Seringkali ketika seseorang tidak berhasil dalam menahan ketiga ini, ia
cendrung tidak dapat menahan dirinya dari nafsu-nafsu lainnya, termasuk nafsu
yang dilarang. Lalu bagimanakah puasa mengajarkan kita untuk menahannya? Puasa
mengajarkan kita untuk menahannya secara ‘private’ , tidak ada orang lain yang
tahu kalau kita berpuasa maupun tidak. Hanya kita dan Allah. Itu juga salah
satu alasan mengapa puasa disebut ibadah ‘milik’ Allah. Tidak ada kontrol sosial dalam ibadah ini,
satu-satunya kontrol adalah kesaksian kita pada Allah, rasa percaya kita bahwa
dimanapun kita berada adalah dibawah pengawasan Allah. Itulah makna dari tujuan
puasa, menuju taqwa, suatu keadaan ketika seseorang melakukan sesuatu atas
kesaksiannya kepada Allah, bukan atas maksud-maksud lainnya, serta merasa
selalu dibawah pengawasan Allah dimanapun dan kapanpun. Itulah makna dari puasa
adalah bulan ‘latihan’. Kita berlatih menahan minimal nafsu dasar kita untuk
kemudian kita dapat menahan semua keinginanan diri yang dilarang oleh Allah.
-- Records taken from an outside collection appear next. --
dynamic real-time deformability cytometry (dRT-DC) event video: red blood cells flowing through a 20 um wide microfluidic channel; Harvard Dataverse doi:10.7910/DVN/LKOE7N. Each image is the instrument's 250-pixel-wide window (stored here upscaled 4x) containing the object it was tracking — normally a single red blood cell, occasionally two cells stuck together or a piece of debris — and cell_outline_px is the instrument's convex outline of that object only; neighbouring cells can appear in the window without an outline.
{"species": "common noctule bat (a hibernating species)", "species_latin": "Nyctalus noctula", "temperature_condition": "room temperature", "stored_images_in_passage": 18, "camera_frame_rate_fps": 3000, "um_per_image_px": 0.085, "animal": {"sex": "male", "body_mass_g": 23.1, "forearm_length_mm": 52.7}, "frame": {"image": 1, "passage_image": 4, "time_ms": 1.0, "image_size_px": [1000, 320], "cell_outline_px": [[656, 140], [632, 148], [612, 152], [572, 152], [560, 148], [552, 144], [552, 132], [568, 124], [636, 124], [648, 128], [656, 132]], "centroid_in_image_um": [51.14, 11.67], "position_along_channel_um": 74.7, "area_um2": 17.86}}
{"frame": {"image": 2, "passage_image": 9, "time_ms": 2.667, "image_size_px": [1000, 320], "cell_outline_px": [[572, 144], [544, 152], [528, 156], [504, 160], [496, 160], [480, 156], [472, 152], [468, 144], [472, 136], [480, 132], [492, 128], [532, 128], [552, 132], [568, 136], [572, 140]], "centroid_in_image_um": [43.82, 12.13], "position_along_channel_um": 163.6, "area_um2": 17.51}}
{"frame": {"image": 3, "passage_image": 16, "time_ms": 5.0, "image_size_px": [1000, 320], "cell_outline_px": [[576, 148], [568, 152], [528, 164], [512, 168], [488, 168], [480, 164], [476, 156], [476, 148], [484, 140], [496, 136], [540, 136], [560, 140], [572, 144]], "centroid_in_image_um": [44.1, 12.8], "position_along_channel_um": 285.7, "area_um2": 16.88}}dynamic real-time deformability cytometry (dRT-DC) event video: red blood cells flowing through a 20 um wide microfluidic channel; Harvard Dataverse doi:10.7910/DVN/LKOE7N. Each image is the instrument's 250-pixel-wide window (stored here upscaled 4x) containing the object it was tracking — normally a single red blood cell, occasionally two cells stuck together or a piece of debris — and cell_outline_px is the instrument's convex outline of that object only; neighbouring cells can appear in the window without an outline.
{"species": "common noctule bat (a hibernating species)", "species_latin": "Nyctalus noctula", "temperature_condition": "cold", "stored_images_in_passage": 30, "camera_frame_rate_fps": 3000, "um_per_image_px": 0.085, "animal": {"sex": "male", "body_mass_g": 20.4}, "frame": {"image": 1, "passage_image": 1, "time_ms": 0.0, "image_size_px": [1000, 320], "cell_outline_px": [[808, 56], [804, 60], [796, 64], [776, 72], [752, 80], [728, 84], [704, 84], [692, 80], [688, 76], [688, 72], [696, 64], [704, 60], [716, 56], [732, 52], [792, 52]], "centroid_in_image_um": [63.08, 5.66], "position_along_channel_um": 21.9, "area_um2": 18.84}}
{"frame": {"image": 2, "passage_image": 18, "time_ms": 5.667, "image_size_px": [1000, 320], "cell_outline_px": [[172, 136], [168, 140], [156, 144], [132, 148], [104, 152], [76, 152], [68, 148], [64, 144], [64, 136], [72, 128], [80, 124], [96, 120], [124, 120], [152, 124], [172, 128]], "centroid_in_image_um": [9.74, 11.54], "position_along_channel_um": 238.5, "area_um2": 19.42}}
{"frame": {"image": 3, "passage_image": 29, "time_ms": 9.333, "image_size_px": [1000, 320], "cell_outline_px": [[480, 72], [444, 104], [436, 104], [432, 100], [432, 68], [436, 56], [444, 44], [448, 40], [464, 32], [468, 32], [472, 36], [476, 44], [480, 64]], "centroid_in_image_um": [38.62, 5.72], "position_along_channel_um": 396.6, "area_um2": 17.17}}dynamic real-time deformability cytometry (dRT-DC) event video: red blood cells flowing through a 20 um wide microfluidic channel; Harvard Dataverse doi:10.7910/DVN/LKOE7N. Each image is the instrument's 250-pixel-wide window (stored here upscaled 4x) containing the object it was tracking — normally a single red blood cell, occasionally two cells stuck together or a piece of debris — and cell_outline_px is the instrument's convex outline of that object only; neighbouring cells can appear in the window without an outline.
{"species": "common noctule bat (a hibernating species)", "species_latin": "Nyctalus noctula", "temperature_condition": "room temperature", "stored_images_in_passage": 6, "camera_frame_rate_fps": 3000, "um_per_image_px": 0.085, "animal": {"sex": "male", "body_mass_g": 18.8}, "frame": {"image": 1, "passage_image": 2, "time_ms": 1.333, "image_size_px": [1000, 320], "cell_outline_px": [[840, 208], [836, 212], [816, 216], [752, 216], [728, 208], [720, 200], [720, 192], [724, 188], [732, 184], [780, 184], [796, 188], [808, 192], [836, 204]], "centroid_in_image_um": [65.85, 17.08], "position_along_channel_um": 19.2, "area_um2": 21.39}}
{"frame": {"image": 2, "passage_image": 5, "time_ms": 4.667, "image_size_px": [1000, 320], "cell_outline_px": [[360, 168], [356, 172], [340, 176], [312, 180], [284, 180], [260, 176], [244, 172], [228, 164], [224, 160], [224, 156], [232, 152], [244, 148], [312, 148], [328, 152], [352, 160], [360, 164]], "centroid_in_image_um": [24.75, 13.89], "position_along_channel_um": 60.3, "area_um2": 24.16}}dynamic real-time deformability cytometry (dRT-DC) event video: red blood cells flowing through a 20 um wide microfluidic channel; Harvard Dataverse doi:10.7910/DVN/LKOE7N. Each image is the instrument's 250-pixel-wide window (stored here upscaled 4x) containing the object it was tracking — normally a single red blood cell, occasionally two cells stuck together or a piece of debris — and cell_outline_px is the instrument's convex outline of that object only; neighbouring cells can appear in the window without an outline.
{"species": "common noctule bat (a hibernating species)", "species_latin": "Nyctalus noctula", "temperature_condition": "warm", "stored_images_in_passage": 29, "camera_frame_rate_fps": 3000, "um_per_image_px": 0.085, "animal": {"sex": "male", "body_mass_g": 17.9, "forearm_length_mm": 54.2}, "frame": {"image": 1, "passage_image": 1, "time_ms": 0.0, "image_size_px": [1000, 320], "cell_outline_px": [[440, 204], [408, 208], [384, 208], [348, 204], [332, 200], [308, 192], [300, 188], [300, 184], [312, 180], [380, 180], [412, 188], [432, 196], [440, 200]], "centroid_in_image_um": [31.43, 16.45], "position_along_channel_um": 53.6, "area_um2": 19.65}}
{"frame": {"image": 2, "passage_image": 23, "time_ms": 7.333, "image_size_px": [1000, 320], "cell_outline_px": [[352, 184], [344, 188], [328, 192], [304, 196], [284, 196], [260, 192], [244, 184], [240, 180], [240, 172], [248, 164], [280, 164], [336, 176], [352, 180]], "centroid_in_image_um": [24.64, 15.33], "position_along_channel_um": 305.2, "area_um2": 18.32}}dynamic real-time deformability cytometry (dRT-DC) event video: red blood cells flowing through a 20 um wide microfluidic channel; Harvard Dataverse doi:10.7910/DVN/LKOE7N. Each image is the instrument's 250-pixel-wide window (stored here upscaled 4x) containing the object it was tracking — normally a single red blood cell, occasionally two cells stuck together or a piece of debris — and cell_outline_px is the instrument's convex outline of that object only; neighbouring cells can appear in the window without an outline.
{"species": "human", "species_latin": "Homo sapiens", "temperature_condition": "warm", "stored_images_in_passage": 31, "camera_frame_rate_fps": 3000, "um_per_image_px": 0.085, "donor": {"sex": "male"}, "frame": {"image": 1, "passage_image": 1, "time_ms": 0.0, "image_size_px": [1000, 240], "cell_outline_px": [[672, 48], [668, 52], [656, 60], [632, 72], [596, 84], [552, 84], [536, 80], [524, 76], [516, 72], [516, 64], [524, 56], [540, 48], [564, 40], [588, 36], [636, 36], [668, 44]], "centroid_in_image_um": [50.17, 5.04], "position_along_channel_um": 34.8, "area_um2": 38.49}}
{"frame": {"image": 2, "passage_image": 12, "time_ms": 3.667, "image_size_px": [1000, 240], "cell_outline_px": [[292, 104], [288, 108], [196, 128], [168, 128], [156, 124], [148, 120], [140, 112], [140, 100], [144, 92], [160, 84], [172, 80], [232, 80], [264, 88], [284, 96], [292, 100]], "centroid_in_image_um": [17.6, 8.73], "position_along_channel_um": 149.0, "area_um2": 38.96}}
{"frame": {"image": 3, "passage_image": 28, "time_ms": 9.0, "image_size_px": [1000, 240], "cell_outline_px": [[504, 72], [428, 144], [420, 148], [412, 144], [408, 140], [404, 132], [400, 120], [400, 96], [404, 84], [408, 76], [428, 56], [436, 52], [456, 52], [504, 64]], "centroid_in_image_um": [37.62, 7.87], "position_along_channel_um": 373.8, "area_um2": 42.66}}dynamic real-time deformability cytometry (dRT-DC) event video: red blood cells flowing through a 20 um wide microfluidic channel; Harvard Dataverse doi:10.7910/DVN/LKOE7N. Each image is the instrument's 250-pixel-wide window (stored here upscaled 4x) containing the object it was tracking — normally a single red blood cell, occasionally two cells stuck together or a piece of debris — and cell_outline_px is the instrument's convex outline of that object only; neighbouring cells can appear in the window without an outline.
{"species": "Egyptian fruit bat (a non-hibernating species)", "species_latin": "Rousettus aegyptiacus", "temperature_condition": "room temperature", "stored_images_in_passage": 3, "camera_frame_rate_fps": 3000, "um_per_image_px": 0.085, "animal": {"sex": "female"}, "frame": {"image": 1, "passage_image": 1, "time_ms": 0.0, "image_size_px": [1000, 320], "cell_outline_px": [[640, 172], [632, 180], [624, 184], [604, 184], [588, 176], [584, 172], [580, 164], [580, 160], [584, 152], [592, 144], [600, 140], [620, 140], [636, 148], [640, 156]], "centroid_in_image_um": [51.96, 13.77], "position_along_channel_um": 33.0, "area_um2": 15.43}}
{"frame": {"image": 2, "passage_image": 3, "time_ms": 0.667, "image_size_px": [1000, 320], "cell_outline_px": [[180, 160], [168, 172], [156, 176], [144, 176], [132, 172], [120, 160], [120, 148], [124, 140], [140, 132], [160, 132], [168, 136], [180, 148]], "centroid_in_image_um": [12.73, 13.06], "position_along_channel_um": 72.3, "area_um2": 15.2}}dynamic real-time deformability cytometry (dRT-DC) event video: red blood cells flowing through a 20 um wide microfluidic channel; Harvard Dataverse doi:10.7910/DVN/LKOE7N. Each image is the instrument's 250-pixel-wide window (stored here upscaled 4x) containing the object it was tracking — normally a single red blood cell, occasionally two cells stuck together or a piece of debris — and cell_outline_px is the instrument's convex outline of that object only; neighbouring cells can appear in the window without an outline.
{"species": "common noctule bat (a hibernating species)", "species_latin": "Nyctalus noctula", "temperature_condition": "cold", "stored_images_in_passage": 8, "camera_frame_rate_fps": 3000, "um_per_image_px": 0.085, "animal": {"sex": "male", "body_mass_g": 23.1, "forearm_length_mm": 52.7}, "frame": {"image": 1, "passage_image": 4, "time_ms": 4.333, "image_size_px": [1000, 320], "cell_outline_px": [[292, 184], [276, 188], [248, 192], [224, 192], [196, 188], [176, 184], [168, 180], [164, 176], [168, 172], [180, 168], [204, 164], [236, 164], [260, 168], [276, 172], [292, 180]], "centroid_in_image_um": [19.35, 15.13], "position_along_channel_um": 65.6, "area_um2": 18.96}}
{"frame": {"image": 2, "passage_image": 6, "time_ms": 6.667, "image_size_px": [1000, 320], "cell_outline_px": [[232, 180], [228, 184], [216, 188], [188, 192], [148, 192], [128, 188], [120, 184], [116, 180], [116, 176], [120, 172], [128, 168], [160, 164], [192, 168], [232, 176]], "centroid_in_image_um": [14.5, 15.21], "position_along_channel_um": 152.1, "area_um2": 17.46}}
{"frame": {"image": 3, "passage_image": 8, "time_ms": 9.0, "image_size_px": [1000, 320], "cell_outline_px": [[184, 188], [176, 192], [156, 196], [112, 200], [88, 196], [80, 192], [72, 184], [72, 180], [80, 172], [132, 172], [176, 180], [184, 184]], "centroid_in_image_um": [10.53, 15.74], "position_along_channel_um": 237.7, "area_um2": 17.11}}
Kita belajar menahan nafsu itu dari terbit fajar hingga terbenam matahari,
untuk kita belajar tidak dikendalikan nafsu itu kapan pun.
Ramadhan telah memasuki fase-fase akhirnya. Sejauh manakah kita telah mendapatkan ‘pelajaran’ yang dikehendaki oleh datangnya ramadhan itu sendiri? Sejauh manakah kita dapat mengendalikan nafsu diri kita? Sejauh manakah kita merasa selalu diawasi oleh Allah ? Sejauh manakah kita merasa bahwa apa yang kita lakukan adalah untuk Allah ? Sejauh mananakah latihan-latihan itu telah masuk kedalam diri kita ? Mari kita renungkan sejenak. Sejauh mana kita tidak terjebak kepada ‘ritual’ ramadhan belaka tanpa mengambil pelajaran dan latihan yang terdapat padanya? Mari kita pandang kepada hari-hari yang tersisa dalam ramadhan kali ini. Kita maksimalkan.
Ramadhan telah memasuki fase-fase akhirnya. Suatu malam istimewa akan datang. Begitu istimewa, sama dengan seribu bulan nilainya, Lailatur Qadr. Malam itu akan bertamu dalam sepuluh hari terakhir ramadhan. Siapakah yang akan ditemui oleh sang tamu? Syaratnya adalah, pertama orang yang berdiam diri di masjid pada malam itu. Kemudian adalah orang yang berhasil melewati ramadhan nya. Malam ini ibarat sebuah penganugrahan Allah terhadap orang yang berhasil menggapai Ramadhannya, Allah menganugrahi dengan nilainya yang sama dengan seribu bulan. Malam ini pasti akan datang, tamu itu pasti akan datang, tapi akankah tamu itu akan menemui kita? Atau hanya melewati kita begitu saja ? Masih ada waktu beberapa hari lagi untuk kita menjawabnya melalui ibadah kita di sisa Ramadhan ini.